- Aim of the exercise -
Taking the records line by line, how many lines contain the word "pagal"? Answer with the number only.

Saved data entries:
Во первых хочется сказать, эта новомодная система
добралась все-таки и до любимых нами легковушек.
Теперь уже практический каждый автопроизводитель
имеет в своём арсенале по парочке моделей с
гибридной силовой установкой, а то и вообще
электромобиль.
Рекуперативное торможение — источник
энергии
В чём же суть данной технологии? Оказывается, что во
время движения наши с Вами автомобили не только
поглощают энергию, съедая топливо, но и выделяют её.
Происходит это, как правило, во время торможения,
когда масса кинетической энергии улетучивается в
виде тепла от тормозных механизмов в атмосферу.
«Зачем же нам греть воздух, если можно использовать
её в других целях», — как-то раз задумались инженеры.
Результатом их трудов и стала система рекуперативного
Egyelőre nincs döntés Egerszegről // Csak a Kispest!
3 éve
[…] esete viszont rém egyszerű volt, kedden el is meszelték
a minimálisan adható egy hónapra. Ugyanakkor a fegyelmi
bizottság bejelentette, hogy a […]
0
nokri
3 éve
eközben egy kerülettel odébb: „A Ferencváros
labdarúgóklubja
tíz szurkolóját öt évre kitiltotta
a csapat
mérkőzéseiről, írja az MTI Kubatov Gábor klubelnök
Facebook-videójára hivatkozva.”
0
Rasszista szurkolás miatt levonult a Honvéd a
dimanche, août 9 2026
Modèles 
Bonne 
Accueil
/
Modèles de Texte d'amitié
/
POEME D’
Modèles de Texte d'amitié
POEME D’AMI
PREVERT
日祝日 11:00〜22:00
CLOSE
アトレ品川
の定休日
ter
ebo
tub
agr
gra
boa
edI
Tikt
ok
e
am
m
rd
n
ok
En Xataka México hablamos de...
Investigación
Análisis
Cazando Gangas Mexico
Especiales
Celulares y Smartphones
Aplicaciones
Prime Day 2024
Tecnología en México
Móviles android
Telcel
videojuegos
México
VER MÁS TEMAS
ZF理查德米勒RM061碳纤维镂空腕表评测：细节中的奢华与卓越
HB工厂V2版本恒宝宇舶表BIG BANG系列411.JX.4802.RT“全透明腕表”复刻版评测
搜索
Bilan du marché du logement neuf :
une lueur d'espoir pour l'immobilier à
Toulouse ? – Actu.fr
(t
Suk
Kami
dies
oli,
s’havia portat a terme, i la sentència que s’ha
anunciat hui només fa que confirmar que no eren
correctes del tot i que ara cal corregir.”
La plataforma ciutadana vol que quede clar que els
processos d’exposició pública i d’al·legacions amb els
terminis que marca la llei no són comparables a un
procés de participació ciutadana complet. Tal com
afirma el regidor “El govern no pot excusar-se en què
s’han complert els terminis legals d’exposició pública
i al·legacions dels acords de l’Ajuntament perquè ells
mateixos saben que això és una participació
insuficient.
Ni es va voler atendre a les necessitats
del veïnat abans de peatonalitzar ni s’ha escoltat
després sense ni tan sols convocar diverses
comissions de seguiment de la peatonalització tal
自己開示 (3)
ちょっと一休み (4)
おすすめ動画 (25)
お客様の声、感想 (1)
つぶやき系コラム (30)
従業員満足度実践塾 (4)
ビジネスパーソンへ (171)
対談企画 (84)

---

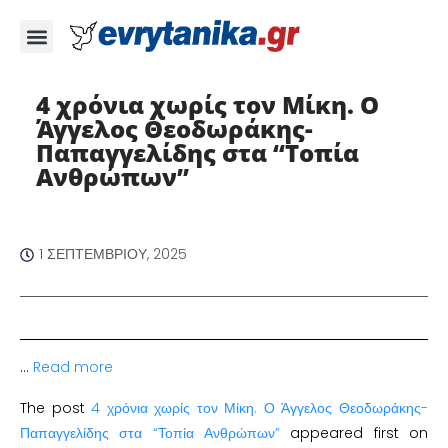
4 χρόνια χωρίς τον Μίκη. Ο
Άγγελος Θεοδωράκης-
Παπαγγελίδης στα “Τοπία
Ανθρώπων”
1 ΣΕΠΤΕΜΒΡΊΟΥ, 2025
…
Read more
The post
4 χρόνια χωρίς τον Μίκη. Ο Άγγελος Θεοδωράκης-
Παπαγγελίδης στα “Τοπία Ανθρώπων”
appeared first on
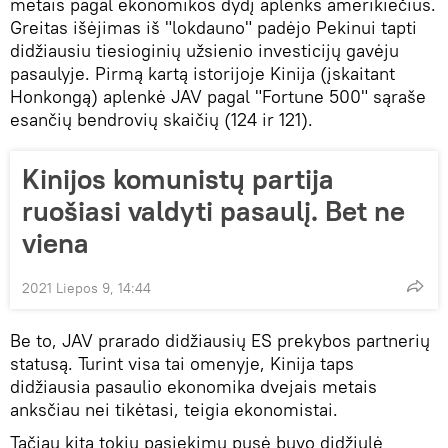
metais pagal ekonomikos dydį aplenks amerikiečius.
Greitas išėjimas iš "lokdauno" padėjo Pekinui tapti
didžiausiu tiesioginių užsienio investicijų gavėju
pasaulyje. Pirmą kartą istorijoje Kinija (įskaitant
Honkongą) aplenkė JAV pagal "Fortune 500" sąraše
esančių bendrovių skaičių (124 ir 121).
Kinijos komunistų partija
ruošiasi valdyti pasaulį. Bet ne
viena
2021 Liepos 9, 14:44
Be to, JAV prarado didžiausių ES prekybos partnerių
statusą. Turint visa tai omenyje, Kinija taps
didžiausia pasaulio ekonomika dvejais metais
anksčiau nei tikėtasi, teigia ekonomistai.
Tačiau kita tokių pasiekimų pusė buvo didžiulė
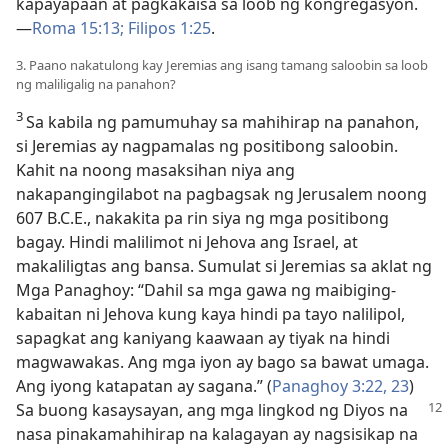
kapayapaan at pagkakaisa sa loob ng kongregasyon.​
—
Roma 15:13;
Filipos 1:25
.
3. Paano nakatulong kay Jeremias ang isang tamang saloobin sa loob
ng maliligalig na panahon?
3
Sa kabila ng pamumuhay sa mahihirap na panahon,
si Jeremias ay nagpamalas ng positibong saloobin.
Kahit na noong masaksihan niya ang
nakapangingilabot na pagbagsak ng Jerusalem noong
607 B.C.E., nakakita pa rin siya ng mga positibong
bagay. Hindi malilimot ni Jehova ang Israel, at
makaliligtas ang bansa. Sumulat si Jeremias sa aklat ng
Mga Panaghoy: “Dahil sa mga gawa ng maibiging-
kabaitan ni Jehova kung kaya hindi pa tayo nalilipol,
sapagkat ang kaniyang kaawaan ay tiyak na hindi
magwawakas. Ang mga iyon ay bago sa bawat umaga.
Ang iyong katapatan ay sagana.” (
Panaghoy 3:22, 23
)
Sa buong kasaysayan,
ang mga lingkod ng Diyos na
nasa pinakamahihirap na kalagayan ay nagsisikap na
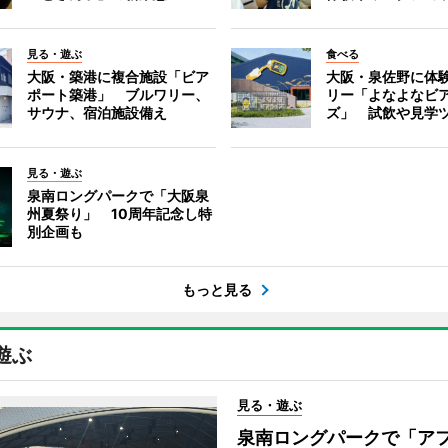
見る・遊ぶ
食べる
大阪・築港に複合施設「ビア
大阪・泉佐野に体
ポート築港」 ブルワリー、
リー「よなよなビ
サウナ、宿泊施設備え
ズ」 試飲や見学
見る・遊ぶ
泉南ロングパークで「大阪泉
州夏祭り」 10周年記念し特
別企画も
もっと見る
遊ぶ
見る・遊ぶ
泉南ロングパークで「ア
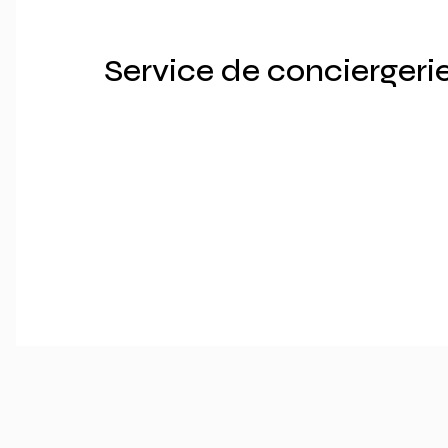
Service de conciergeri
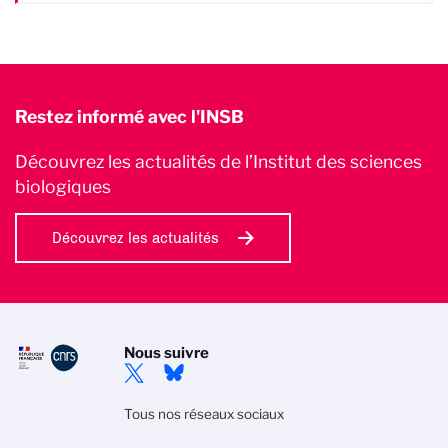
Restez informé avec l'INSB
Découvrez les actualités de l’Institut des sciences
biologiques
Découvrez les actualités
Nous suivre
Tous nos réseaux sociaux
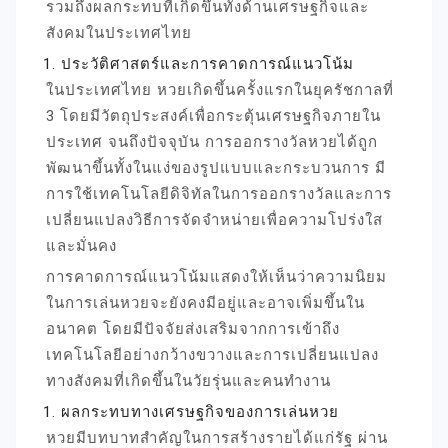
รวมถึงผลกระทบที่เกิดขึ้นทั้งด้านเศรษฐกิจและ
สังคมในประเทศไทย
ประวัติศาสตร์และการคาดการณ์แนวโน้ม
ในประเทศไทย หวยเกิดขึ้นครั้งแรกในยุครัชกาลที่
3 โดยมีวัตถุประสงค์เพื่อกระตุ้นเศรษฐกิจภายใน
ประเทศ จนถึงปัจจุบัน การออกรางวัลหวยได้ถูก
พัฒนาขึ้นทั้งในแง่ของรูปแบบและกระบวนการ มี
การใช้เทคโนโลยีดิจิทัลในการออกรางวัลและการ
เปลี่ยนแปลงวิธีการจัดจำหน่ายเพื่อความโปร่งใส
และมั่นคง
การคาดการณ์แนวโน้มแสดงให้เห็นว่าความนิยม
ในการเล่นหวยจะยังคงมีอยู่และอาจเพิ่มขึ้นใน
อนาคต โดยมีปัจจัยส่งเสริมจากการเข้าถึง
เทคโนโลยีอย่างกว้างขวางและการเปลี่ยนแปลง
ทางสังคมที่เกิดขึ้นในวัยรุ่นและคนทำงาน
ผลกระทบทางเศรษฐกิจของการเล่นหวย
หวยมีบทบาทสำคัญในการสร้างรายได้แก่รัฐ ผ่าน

- Reply -
2